WORK ORDER:
Reproduce precisely the lines of the listing below, starting with the line that contains "338 221 20.88" and stopping after the line that contains "684 460 41.09"; include nothing else.

MATERIAL SHOWN:
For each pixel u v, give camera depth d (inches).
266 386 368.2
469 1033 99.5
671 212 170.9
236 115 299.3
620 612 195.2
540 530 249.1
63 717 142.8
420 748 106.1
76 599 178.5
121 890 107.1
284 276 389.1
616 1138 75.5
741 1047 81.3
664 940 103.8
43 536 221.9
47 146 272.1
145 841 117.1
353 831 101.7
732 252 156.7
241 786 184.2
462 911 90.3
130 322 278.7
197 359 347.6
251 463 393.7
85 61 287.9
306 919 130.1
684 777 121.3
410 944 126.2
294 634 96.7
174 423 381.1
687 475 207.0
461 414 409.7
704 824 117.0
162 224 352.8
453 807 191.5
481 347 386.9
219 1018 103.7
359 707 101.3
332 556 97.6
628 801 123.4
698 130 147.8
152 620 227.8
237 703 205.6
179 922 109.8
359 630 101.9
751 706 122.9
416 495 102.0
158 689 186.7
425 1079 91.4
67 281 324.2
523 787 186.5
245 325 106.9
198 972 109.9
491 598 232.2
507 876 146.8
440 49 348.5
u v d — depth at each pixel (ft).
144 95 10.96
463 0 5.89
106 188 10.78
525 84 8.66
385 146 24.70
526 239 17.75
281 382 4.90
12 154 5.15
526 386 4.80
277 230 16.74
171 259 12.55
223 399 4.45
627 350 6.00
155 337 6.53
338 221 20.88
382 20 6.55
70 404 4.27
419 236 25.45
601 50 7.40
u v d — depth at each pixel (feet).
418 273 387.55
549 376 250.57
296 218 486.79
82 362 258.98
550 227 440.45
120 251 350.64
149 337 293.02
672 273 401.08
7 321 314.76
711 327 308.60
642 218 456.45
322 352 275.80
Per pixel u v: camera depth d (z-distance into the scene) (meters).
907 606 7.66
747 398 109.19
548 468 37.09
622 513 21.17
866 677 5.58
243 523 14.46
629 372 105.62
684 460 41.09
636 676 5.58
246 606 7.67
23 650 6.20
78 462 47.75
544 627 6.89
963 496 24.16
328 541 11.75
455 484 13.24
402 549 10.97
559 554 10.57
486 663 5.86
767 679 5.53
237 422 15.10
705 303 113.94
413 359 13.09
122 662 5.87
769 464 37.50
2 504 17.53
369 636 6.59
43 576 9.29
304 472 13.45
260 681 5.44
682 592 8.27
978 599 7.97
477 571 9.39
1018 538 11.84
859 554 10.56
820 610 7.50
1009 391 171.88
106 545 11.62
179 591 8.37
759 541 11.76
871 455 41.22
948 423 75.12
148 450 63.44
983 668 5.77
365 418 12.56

WRITTEN RESPONSE:
338 221 20.88
382 20 6.55
70 404 4.27
419 236 25.45
601 50 7.40
u v d — depth at each pixel (feet).
418 273 387.55
549 376 250.57
296 218 486.79
82 362 258.98
550 227 440.45
120 251 350.64
149 337 293.02
672 273 401.08
7 321 314.76
711 327 308.60
642 218 456.45
322 352 275.80
Per pixel u v: camera depth d (z-distance into the scene) (meters).
907 606 7.66
747 398 109.19
548 468 37.09
622 513 21.17
866 677 5.58
243 523 14.46
629 372 105.62
684 460 41.09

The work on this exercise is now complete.